Background & aims: Eosinophilic esophagitis (EE) is frequently associated with atopic disease, including dermatitis and asthma. Data are emerging that atopic skin may provide an early entry point for antigen sensitization. We aimed to test the hypothesis that epicutaneous exposure to antigen primes for subsequent respiratory antigen-induced EE.
Methods: Wild-type and genetically engineered mice were subjected to epicutaneous antigen sensitization and the development of experimental EE, and immune responses were examined.
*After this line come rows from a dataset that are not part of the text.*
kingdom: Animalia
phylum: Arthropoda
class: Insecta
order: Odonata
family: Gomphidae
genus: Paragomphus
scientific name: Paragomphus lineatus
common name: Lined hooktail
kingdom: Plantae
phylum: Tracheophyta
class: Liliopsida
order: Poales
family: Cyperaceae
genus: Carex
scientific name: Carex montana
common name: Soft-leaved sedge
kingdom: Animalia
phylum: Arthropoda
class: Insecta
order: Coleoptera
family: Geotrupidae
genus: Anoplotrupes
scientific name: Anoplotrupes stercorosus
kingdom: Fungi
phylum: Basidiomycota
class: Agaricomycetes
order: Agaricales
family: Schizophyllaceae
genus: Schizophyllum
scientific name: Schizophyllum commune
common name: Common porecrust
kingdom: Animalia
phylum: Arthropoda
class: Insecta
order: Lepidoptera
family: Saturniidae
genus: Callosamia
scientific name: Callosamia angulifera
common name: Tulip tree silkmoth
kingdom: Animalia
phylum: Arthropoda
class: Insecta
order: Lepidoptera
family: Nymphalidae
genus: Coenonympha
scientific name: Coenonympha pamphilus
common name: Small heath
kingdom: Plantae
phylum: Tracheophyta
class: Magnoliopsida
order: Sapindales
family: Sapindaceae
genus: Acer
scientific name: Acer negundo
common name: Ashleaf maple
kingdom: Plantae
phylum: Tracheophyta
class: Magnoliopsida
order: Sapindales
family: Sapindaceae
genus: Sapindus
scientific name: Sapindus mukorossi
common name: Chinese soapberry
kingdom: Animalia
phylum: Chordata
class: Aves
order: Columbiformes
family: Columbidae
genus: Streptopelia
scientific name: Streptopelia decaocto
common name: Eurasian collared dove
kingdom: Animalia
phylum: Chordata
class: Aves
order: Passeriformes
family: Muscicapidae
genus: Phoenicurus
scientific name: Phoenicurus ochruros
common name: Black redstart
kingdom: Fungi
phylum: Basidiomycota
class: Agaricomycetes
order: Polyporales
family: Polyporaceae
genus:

Results: We show that exposure to antigen via the epicutaneous route primes for marked eosinophilic inflammation in the esophagus triggered by a single airway antigen challenge. The development of experimental EE is associated with significant skin eosinophilia, accelerated bone marrow eosinophilopoiesis, blood eosinophilia, and large increases in serum antigen-specific immunoglobulin G1/immunoglobulin E using ovalbumin or Aspergillus fumigatus as the epicutaneous antigen. Mechanistic analysis with gene-targeted mice showed that interleukin-5 was required for esophageal eosinophilia and that interleukin-4, interleukin-13, and STAT6 contributed to a lesser extent.
Conclusions: These findings provide the first evidence that epicutaneous exposure to allergens potently primes for EE via a Th2-dependent mechanism.